I'm a botanist so I know all about arbitrary yet deeply-ingrained distinctions between like groups of things. You think I'm talking taxonomy right now, but I'm not: I'm talking about how wildlife biology is way sexier than botany, but, like, whatever, because there are always actually dorky things like bryology and entomology for the botanists to look down on and feel alright about themselves.

So I'm sensitized to this sort of stuff, and I try to temper my botany problem by only doing super cool stuff in the rest of my life. Like camping. Camping is cool, right? I mean, you're dirty, you're cooking like a caveman, you're having sex with your socks on - you're just 100% hard-core when you're camping. But this past weekend - much like the sad point in my life when I believed that all biologists were created equal and foolishly chose botany as my specialty - I was unwittingly sucked in to partaking of camping's "special" cousin, Girl Camping.

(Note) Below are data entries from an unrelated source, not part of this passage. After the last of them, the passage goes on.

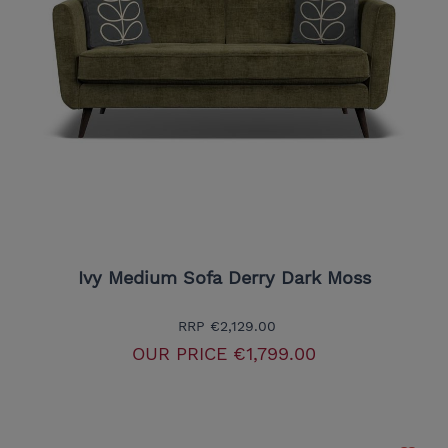
Ivy Medium Sofa Derry Dark Moss
RRP
€2,129.00
OUR PRICE
€1,799.00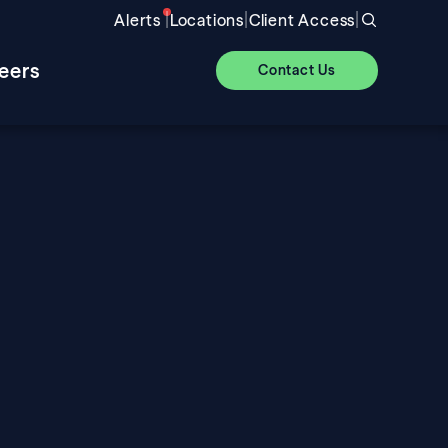
|
|
|
Alerts
Locations
Client Access
eers
Contact Us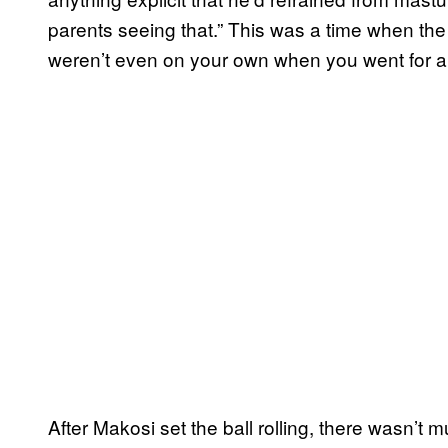
parents seeing that.” This was a time when th
weren’t even on your own when you went for a 
After Makosi set the ball rolling, there wasn’t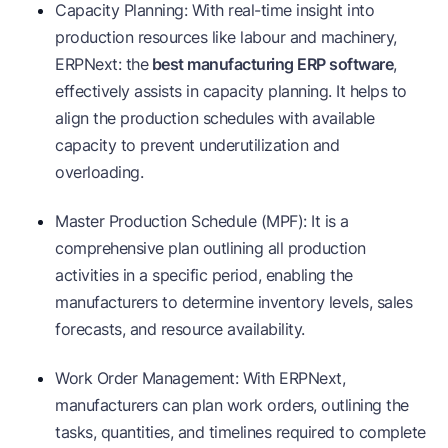
Capacity Planning: With real-time insight into
production resources like labour and machinery,
ERPNext: the
best manufacturing ERP software
,
effectively assists in capacity planning. It helps to
align the production schedules with available
capacity to prevent underutilization and
overloading.
Master Production Schedule (MPF): It is a
comprehensive plan outlining all production
activities in a specific period, enabling the
manufacturers to determine inventory levels, sales
forecasts, and resource availability.
Work Order Management: With ERPNext,
manufacturers can plan work orders, outlining the
tasks, quantities, and timelines required to complete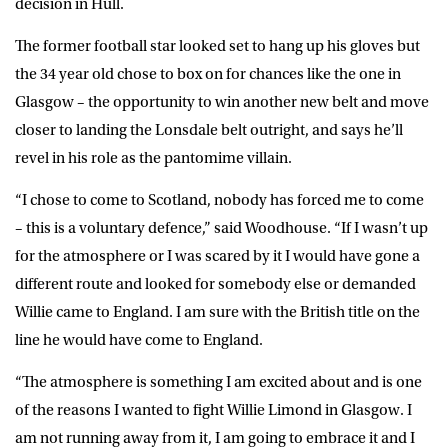
decision in Hull.
The former football star looked set to hang up his gloves but
the 34 year old chose to box on for chances like the one in
Glasgow – the opportunity to win another new belt and move
closer to landing the Lonsdale belt outright, and says he’ll
revel in his role as the pantomime villain.
“I chose to come to Scotland, nobody has forced me to come
– this is a voluntary defence,” said Woodhouse. “If I wasn’t up
for the atmosphere or I was scared by it I would have gone a
different route and looked for somebody else or demanded
Willie came to England. I am sure with the British title on the
line he would have come to England.
“The atmosphere is something I am excited about and is one
of the reasons I wanted to fight Willie Limond in Glasgow. I
am not running away from it, I am going to embrace it and I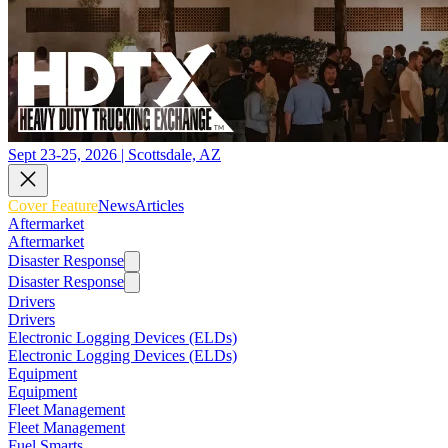
Sept 23-25, 2026 | Scottsdale, AZ
Cover Feature
News
Articles
Aftermarket
Aftermarket
Disaster Response
Disaster Response
Drivers
Drivers
Electronic Logging Devices (ELDs)
Electronic Logging Devices (ELDs)
Equipment
Equipment
Fleet Management
Fleet Management
Fuel Smarts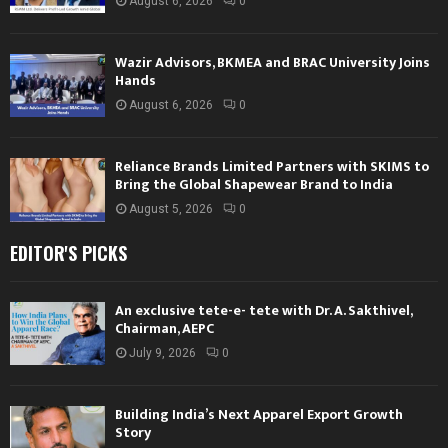
August 6, 2026
0
Wazir Advisors, BKMEA and BRAC University Joins
Hands
August 6, 2026
0
Reliance Brands Limited Partners with SKIMS to
Bring the Global Shapewear Brand to India
August 5, 2026
0
EDITOR'S PICKS
An exclusive tete-e- tete with Dr. A. Sakthivel,
Chairman, AEPC
July 9, 2026
0
Building India’s Next Apparel Export Growth
Story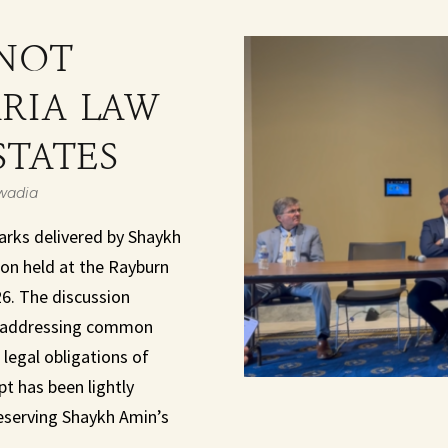
NOT
ARIA LAW
STATES
wadia
arks delivered by Shaykh
n held at the Rayburn
26. The discussion
n, addressing common
legal obligations of
pt has been lightly
reserving Shaykh Amin’s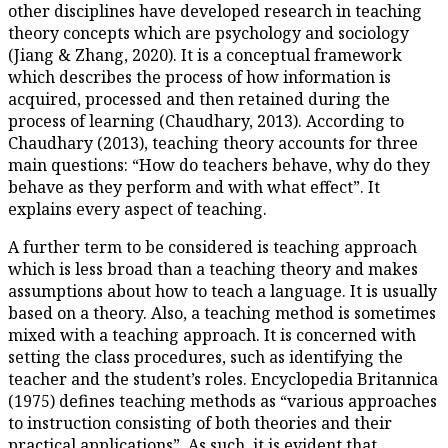
other disciplines have develop
theory concepts which are psy
(Jiang & Zhang, 2020). It is a
which describes the process of
acquired, processed and then 
process of learning (Chaudhary
Chaudhary (2013), teaching the
main questions: “How do teach
behave as they perform and wit
explains every aspect of teachi
A further term to be considere
which is less broad than a tea
assumptions about how to teach 
based on a theory. Also, a tea
mixed with a teaching approach
setting the class procedures, s
teacher and the student’s role
(1975) defines teaching metho
to instruction consisting of bot
practical applications”. As such,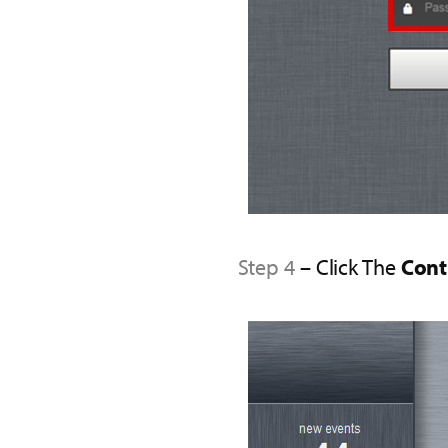
Step 4
– Click The
Cont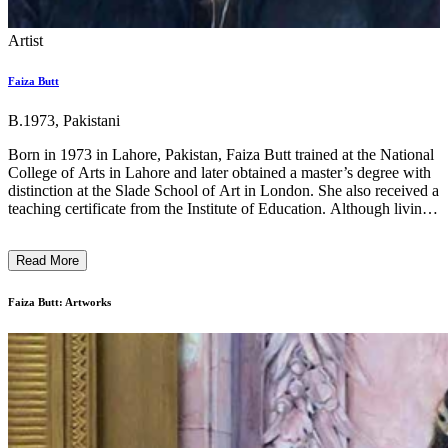
Artist
Faiza Butt
B.1973, Pakistani
Born in 1973 in Lahore, Pakistan, Faiza Butt trained at the National
College of Arts in Lahore and later obtained a master’s degree with
distinction at the Slade School of Art in London. She also received a
teaching certificate from the Institute of Education. Although living
in London, Butt’s Pakistani roots are clearly evident in her work as
she brings to our attention various social, gender and political issues
Read More
faced by a young Pakistani. In the past, her work has taken a critical
look on the stronghold of the patriarchal society in Pakistan and the
impact of violent images, which appear regularly in all forms of
Faiza Butt: Artworks
media, on children. Butt’s elaborate drawings are obsessively crafted
with passion and rigour, and create surfaces that hover between
photography and embroidery. ...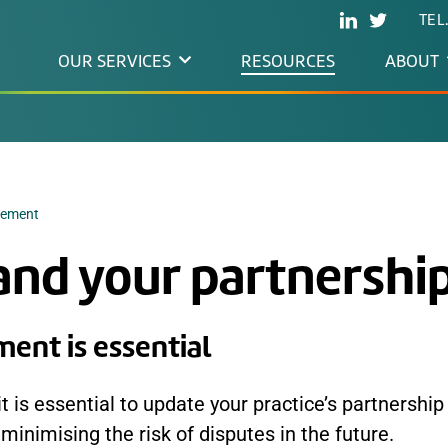
TEL
OUR SERVICES
RESOURCES
ABOUT
eement
and your partnershi
ent is essential
 is essential to update your practice’s partnership
minimising the risk of disputes in the future.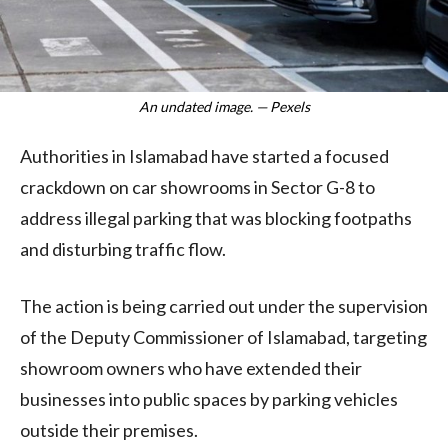
An undated image. — Pexels
Authorities in Islamabad have started a focused
crackdown on car showrooms in Sector G-8 to
address illegal parking that was blocking footpaths
and disturbing traffic flow.
The action is being carried out under the supervision
of the Deputy Commissioner of Islamabad, targeting
showroom owners who have extended their
businesses into public spaces by parking vehicles
outside their premises.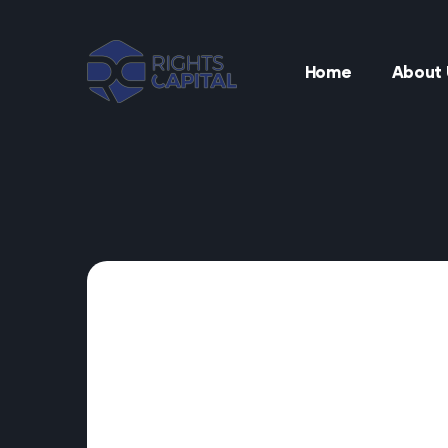
Home
About 
t
t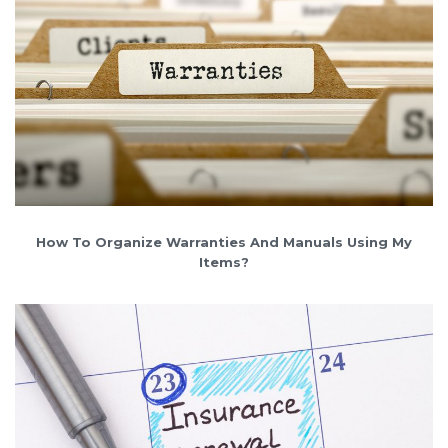
How To Organize Warranties And Manuals Using My
Items?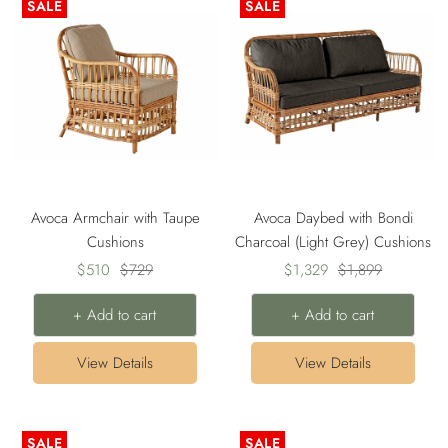
SALE
SALE
Avoca Armchair with Taupe
Avoca Daybed with Bondi
Cushions
Charcoal (Light Grey) Cushions
Sale
Regular
Sale
Regular
$510
$729
$1,329
$1,899
price
price
price
price
+ Add to cart
+ Add to cart
View Details
View Details
SALE
SALE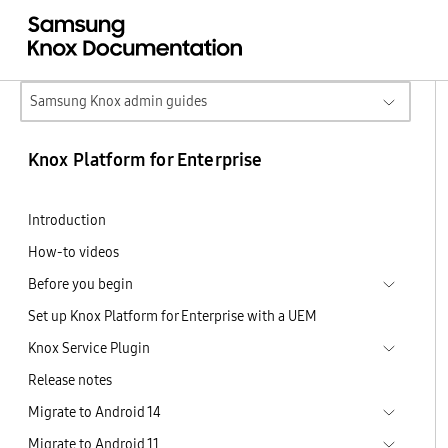
Samsung Knox admin guides
Knox Platform for Enterprise
Introduction
How-to videos
Before you begin
Set up Knox Platform for Enterprise with a UEM
Knox Service Plugin
Release notes
Migrate to Android 14
Migrate to Android 11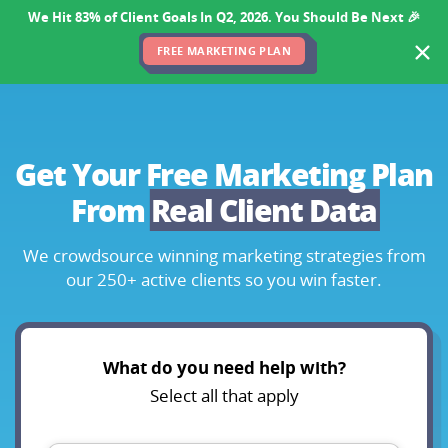
We Hit 83% of Client Goals In Q2, 2026. You Should Be Next 🎉
FREE MARKETING PLAN
Get Your Free Marketing Plan
From
Real Client Data
We crowdsource winning marketing strategies
from
our 250+ active clients so you win faster.
What do you need help with?
Select all that apply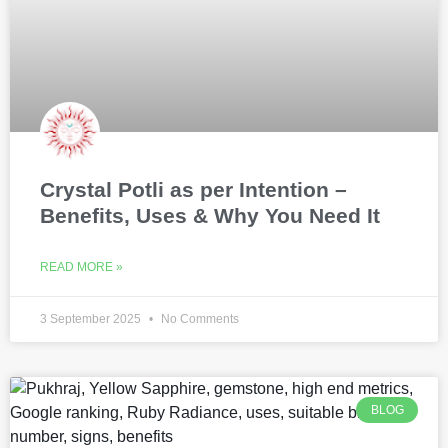
Crystal Potli as per Intention –
Benefits, Uses & Why You Need It
READ MORE »
3 September 2025
No Comments
BLOG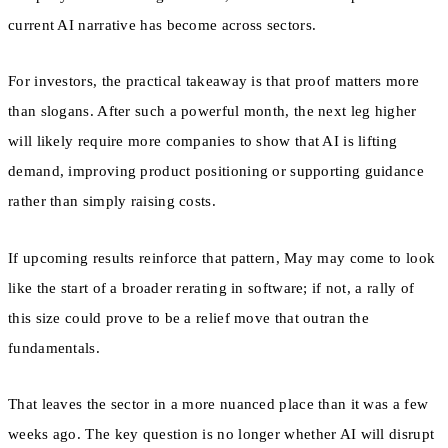
current AI narrative has become across sectors.
For investors, the practical takeaway is that proof matters more
than slogans. After such a powerful month, the next leg higher
will likely require more companies to show that AI is lifting
demand, improving product positioning or supporting guidance
rather than simply raising costs.
If upcoming results reinforce that pattern, May may come to look
like the start of a broader rerating in software; if not, a rally of
this size could prove to be a relief move that outran the
fundamentals.
That leaves the sector in a more nuanced place than it was a few
weeks ago. The key question is no longer whether AI will disrupt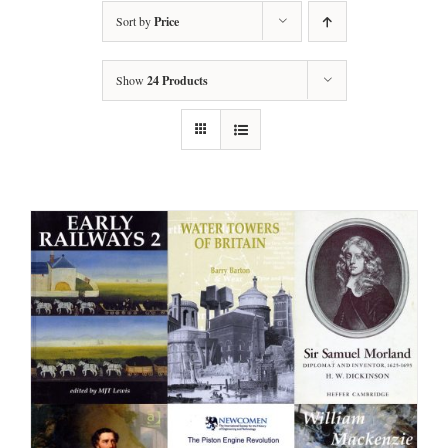
Sort by
Price
Show
24 Products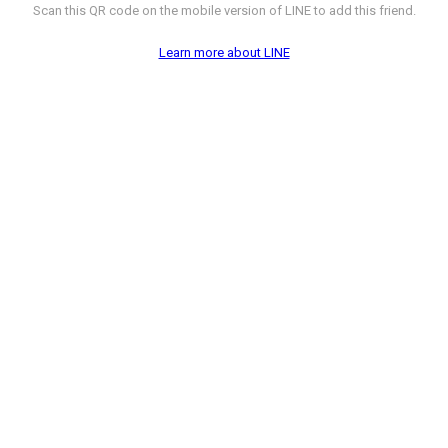
Scan this QR code on the mobile version of LINE to add this friend.
Learn more about LINE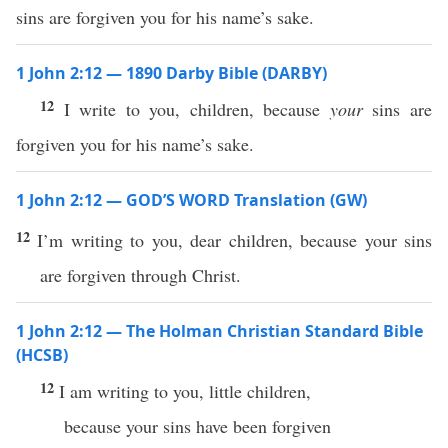
sins are forgiven you for his name’s sake.
1 John 2:12 — 1890 Darby Bible (DARBY)
12
I write to you, children, because
your
sins are
forgiven you for his name’s sake.
1 John 2:12 — GOD’S WORD Translation (GW)
12
I’m writing to you, dear children, because your sins
are forgiven through Christ.
1 John 2:12 — The Holman Christian Standard Bible
(HCSB)
12
I am writing to you, little children,
because your sins have been forgiven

Girl Camping is the entomology of camping. Sure, there was a modicum of filth and some wood combustion involved, but while these things lulled us into believing we were credible campers, RV-ers and backcountry-ers alike took one look at us, glazed completely over and started talking about caribou amongst themselves.

How could they tell at just a glance? The signs were as obvious as wearing a hand lens rather than binos around your neck: we drank lite beer; we ate fruits and vegetables with every meal; we held brief tailgate safety meetings prior to embarking on any hikes.

We said things like, 'I'm going to the bathroooooom, who wants to come wiiiiith meeeee!' (A lot.)

Many newspapers were harmed in the making of our fires.

And the killing blow: coffee time. Sure, your average RV camper might be brewing up a fully civilized and cushy pot of java on their stove in the morning, but that's nothing compared to Girl Campers. We had 4 kinds of coffee (percolator, French press and two types of instant), 3.5 varieties of sugar (plantation raw, artificial sweetener, and three packages of granulated - one cubes, two regular), and 9, nine!, types of whitenening agent: skim milk, 1% milk, almond milk, half & half, full-fat cream, Coffee-Mate, two bottles of Bailey's, International Delight fat-free French vanilla, and some kind of non-dairy, non-soy, gluten-free and vegan nut-based stuff called MimicCreme.

Srsly, MimicCreme? Is there anything Girl Camping-er in the entire world?

*sigh* No one is ever going to take us seriously at conferences again.